« C’est un moment qui fait partie de l’histoire »
« Dès que je reviens sur cette piste, je revis ces moments, son atmosphère et le public qui hurlait nos deux noms, autant l’un que l’autre », se souvient Baala le Strasbourgeois. « S’il était parti 200m plus tard, je l’aurais tapé. Mais là, à 1.000m de l’arrivée, c’était trop costaud… ». A ses côtés, El-Gerrouj sourit. « C’est un moment qui fait partie de l’histoire du sport, sûrement la meilleure époque de ma carrière, mais ce qui me reste le plus en mémoire, c’est la fraternité de tous les concurrents », raconte le Marocain aux quatre titres mondiaux et double médaillé d’or olympique.
Zurich 2004
Complices, les deux hommes ne veulent pas trop livrer de leur amitié aux quelques journalistes présents. Mais quand ils évoquent le meeting de Zurich de 2004, leurs regards en coin s’illuminent. « Globalement, Hicham m’a beaucoup plus fait souffrir que moi je ne l’ai fait souffrir, mais cette course reste le pire souvenir de ma carrière. C’était ultra-rapide et j’ai vécu un calvaire dès la mi-course », rigole Baala. « Pour être franc, j’avais demandé au lièvre de courir le plus vite possible. J’avais la rage et je voulais lâcher le maximum de monde. Résultat : j’ai payé à la fin et j’ai terminé deuxième », explique El-Guerrouj.
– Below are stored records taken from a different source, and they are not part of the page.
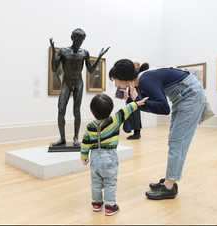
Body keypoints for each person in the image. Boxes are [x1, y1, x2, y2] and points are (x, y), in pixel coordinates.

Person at [109, 59, 207, 200]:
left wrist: (138, 101)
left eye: (115, 80)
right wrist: (133, 99)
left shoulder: (145, 80)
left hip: (191, 97)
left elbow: (163, 108)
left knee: (177, 141)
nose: (115, 84)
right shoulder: (140, 81)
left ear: (123, 79)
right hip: (183, 98)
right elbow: (144, 103)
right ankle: (170, 180)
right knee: (174, 140)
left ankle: (169, 186)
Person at [81, 93, 148, 216]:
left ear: (92, 111)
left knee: (95, 182)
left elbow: (85, 144)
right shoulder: (115, 120)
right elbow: (125, 110)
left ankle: (96, 203)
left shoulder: (90, 127)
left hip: (94, 159)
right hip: (109, 158)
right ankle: (110, 206)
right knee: (109, 183)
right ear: (110, 109)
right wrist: (137, 103)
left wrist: (84, 157)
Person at [49, 29, 110, 147]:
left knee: (76, 111)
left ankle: (76, 138)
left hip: (78, 83)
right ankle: (62, 139)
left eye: (82, 40)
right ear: (72, 38)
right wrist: (53, 50)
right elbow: (54, 68)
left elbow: (91, 70)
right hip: (66, 83)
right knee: (61, 109)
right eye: (77, 39)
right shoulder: (63, 51)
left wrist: (99, 57)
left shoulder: (84, 53)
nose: (80, 42)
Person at [123, 62, 149, 140]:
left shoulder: (138, 75)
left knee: (135, 114)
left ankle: (136, 133)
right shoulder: (134, 75)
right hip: (132, 96)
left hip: (135, 96)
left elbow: (135, 85)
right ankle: (132, 131)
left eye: (135, 66)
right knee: (131, 113)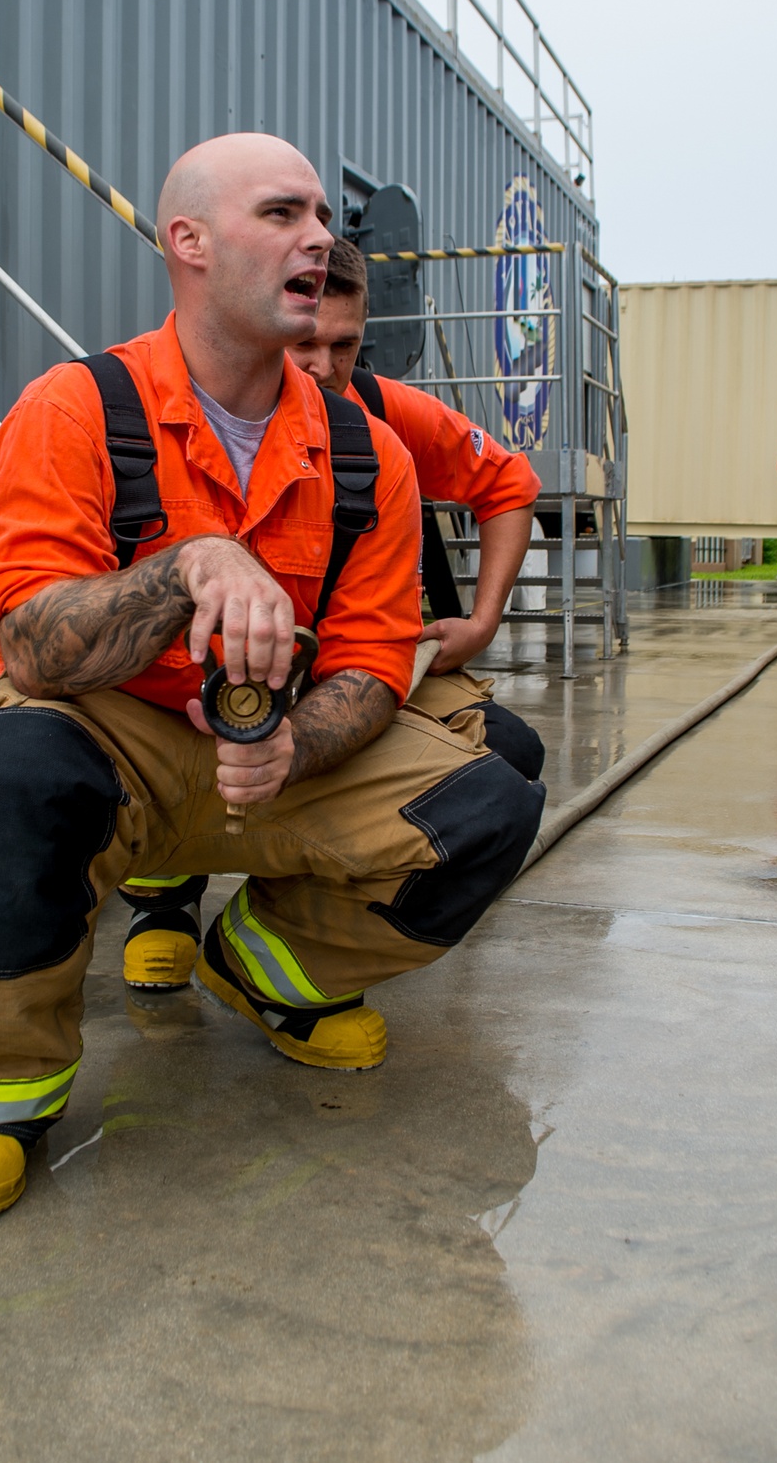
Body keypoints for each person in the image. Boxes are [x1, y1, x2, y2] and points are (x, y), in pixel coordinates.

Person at [0, 134, 545, 1221]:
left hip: (277, 757)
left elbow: (372, 660)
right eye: (282, 214)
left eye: (321, 218)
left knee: (489, 796)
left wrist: (301, 743)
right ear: (187, 242)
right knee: (3, 770)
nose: (319, 237)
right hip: (115, 742)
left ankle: (263, 968)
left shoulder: (369, 454)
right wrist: (189, 566)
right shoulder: (73, 410)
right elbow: (29, 651)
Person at [122, 237, 545, 991]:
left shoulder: (377, 420)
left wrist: (481, 622)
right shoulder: (164, 409)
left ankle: (273, 935)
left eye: (343, 346)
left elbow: (508, 483)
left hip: (347, 662)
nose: (320, 366)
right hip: (198, 675)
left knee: (507, 761)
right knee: (156, 734)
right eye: (305, 342)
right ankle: (162, 901)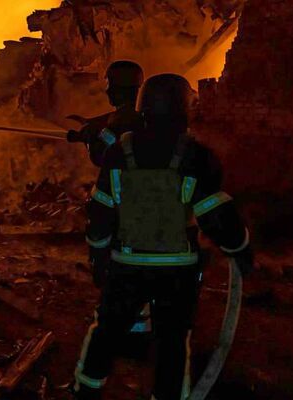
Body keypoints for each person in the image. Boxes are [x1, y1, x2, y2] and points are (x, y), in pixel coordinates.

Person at [73, 74, 254, 400]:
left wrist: (98, 257)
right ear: (184, 110)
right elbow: (217, 215)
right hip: (177, 271)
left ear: (143, 109)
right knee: (172, 342)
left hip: (126, 265)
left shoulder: (119, 153)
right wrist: (240, 248)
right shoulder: (196, 156)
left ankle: (85, 392)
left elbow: (100, 214)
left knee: (107, 332)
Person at [67, 60, 145, 167]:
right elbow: (113, 117)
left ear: (118, 88)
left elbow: (102, 154)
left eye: (109, 84)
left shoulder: (121, 123)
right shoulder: (140, 115)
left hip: (120, 176)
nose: (107, 90)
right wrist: (89, 122)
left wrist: (91, 137)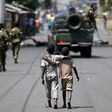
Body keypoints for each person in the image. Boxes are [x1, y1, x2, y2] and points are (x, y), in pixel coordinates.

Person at [41, 44, 59, 109]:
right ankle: (55, 103)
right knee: (55, 89)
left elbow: (43, 68)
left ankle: (49, 102)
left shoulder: (44, 58)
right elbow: (62, 58)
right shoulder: (56, 57)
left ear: (47, 50)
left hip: (47, 76)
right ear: (54, 50)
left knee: (48, 90)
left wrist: (42, 77)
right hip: (55, 75)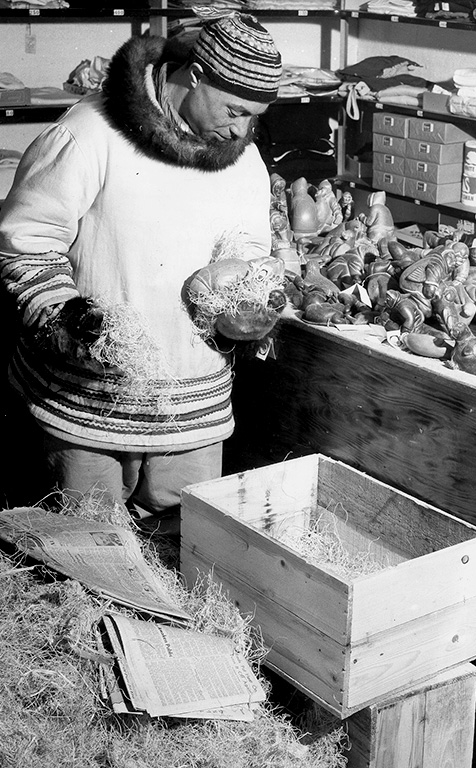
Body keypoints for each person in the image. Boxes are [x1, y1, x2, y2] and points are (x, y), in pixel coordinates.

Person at [0, 13, 284, 527]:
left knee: (185, 543)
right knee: (86, 550)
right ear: (195, 76)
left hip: (192, 412)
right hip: (91, 402)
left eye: (255, 117)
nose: (243, 129)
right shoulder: (90, 135)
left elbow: (247, 239)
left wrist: (247, 286)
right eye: (236, 109)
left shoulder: (242, 158)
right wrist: (65, 317)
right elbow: (26, 243)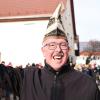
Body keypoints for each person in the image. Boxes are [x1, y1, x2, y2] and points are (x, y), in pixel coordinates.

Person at [20, 3, 100, 100]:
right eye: (52, 45)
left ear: (69, 50)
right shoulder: (27, 79)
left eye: (62, 45)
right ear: (43, 51)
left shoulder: (88, 84)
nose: (58, 49)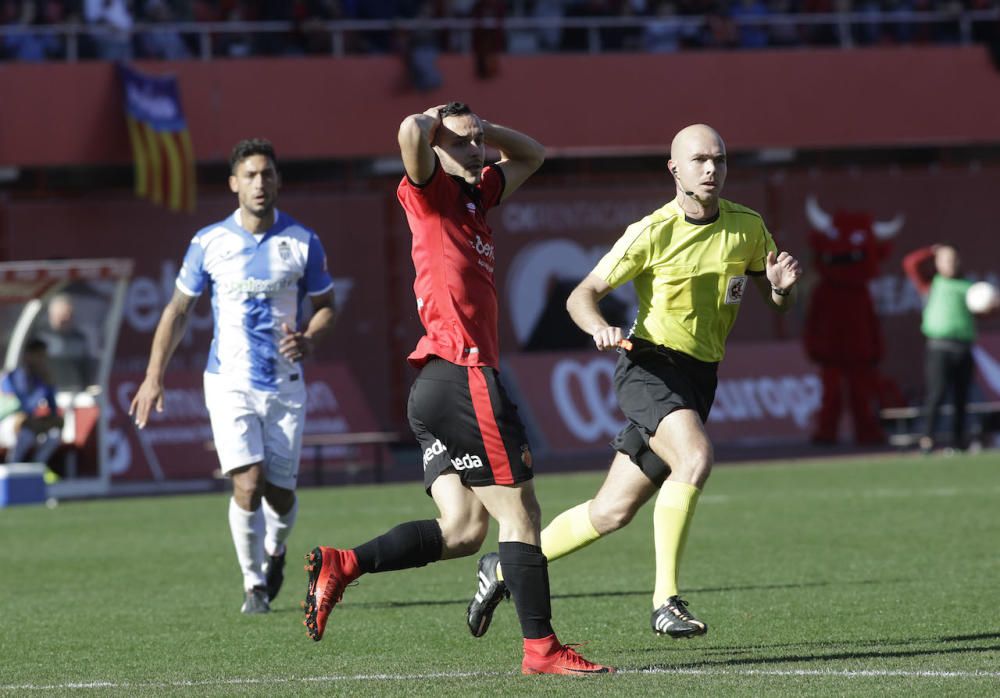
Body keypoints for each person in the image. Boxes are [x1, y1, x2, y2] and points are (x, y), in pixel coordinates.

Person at [302, 102, 613, 676]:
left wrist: (480, 129)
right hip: (462, 373)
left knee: (465, 530)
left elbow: (533, 155)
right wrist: (433, 120)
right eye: (463, 143)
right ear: (438, 149)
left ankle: (343, 564)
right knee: (521, 515)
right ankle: (542, 650)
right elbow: (408, 131)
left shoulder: (476, 195)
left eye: (479, 142)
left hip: (435, 386)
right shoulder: (430, 192)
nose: (477, 151)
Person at [466, 123, 802, 640]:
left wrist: (780, 290)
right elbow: (580, 294)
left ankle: (503, 568)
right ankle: (666, 600)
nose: (711, 169)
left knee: (611, 511)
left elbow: (777, 300)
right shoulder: (652, 231)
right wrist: (598, 326)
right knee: (695, 457)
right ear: (674, 169)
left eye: (719, 160)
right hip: (649, 368)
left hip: (699, 379)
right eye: (699, 160)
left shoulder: (748, 227)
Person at [129, 139, 337, 615]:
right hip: (228, 382)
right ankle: (254, 585)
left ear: (278, 181)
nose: (259, 183)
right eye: (250, 175)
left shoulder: (303, 241)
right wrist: (153, 375)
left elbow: (327, 306)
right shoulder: (209, 243)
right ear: (233, 184)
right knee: (248, 482)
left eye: (267, 174)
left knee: (280, 494)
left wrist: (309, 338)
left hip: (284, 385)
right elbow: (177, 310)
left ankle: (276, 550)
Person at [902, 244, 997, 453]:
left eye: (954, 260)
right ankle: (927, 439)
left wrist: (992, 306)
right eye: (946, 260)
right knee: (936, 394)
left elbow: (984, 313)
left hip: (963, 348)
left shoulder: (968, 288)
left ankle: (958, 441)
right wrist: (932, 251)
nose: (951, 264)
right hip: (939, 348)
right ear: (937, 263)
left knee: (961, 397)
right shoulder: (931, 284)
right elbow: (910, 264)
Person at [0, 338, 63, 465]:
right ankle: (12, 466)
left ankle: (37, 466)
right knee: (26, 433)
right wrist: (43, 388)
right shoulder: (12, 377)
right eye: (39, 356)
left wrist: (50, 386)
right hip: (7, 423)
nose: (42, 361)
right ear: (28, 356)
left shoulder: (41, 380)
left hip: (29, 424)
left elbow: (53, 409)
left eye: (44, 357)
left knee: (54, 434)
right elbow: (19, 406)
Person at [36, 293, 93, 392]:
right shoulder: (40, 337)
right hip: (48, 392)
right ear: (52, 315)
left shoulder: (79, 338)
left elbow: (86, 368)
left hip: (76, 392)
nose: (66, 319)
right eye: (62, 315)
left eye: (70, 315)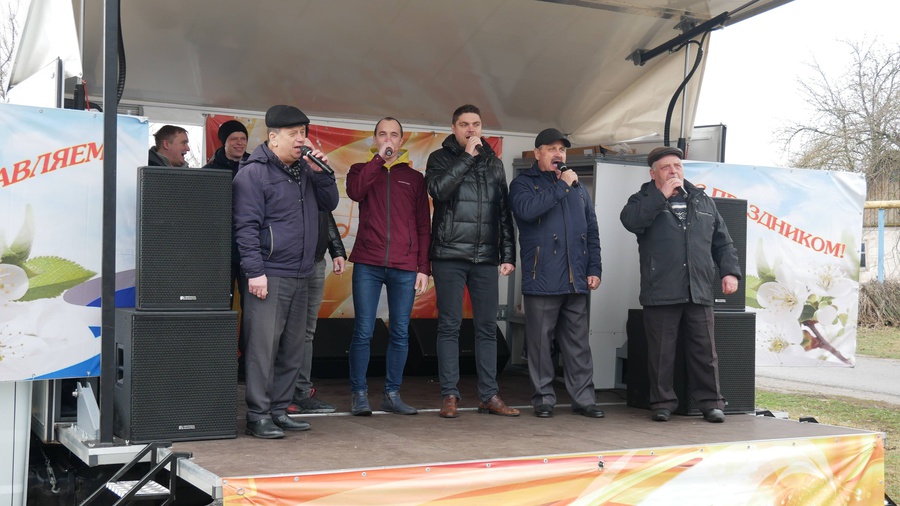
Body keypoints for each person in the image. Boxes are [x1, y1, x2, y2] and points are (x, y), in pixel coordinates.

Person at [232, 105, 339, 439]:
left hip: (302, 272)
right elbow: (245, 228)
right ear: (273, 137)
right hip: (270, 273)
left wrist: (322, 173)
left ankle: (279, 410)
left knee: (293, 348)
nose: (300, 139)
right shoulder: (253, 173)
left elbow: (330, 203)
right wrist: (255, 272)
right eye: (293, 134)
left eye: (303, 133)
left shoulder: (306, 170)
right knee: (263, 349)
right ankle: (258, 415)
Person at [619, 146, 741, 424]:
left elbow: (723, 241)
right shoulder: (642, 199)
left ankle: (711, 403)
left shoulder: (702, 200)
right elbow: (631, 221)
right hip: (661, 288)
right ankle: (662, 403)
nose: (673, 171)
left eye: (677, 166)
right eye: (666, 167)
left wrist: (729, 272)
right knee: (661, 353)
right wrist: (660, 196)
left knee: (705, 352)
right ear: (653, 174)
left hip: (698, 288)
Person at [424, 104, 518, 418]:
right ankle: (450, 395)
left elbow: (503, 212)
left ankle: (489, 395)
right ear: (454, 128)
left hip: (485, 257)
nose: (471, 130)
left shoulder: (494, 163)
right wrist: (466, 157)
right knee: (449, 327)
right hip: (449, 254)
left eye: (475, 124)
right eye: (464, 124)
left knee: (487, 328)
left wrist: (508, 254)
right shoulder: (439, 158)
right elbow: (439, 191)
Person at [508, 128, 604, 419]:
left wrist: (594, 268)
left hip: (576, 279)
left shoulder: (578, 188)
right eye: (551, 149)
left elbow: (591, 230)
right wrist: (561, 186)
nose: (558, 154)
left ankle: (584, 399)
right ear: (538, 153)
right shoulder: (523, 183)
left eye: (562, 149)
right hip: (542, 277)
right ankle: (543, 399)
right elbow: (527, 211)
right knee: (540, 344)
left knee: (578, 344)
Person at [345, 117, 431, 416]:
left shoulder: (415, 178)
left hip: (404, 265)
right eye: (382, 134)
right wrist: (378, 160)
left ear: (402, 141)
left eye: (394, 135)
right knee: (363, 331)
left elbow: (423, 225)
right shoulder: (360, 169)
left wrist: (423, 267)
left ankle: (392, 394)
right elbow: (355, 192)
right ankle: (358, 394)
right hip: (368, 262)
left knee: (400, 332)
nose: (388, 139)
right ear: (374, 139)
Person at [287, 211, 346, 414]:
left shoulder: (318, 189)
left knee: (307, 331)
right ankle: (278, 395)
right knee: (280, 330)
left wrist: (337, 250)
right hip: (286, 262)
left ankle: (301, 393)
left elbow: (325, 214)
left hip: (316, 261)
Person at [205, 120, 252, 375]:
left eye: (243, 138)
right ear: (224, 142)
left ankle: (248, 365)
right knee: (221, 308)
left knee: (253, 310)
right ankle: (220, 363)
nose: (239, 143)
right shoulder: (210, 170)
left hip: (250, 251)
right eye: (234, 138)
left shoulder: (257, 167)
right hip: (220, 253)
« Il faut qu’il prenne l’initiative »
Quand il s’agit d’assumer l’héritage et de passer le relais, le maître n’hésite pas à faire la leçon à l’élève. « Mehdi est arrivé à maturité, il est plein d’énergie et doit désormais pouvoir analyser son potentiel en course. Mais quand je le vois au milieu du peloton, ça m’embête. Il faut qu’il prenne l’initiative. Il n’est pas au max de ses performances ». Baala se justifie : « Je le sais. Mais je ne suis pas Hicham, je ne peux pas enchaîner les courses et je me concentre pour me construire un palmarès. Les meetings et les chronos viendront peut-être ensuite. C’est assez frustrant, mais c’est le sport ».
« J’ai eu du mal à gérer l’après-Hicham »
Et le Français d’évoquer la perte de repères qu’a entraînée la retraite de son meilleur ennemi : « C’est vrai que j’ai eu du mal à gérer l’après-Hicham, car je calquais mon entraînement sur sa façon de courir. Désormais, je travaille différemment. Je bosse moins sur ma capacité d’accélération sur la longueur et plus sur le changement de rythme ». El-Guerrouj acquiesce. « A mon époque, quand Morcelli est parti, on était plusieurs, d’un niveau égal et très élevé, à se battre pour prendre son fauteuil, c’était différent ».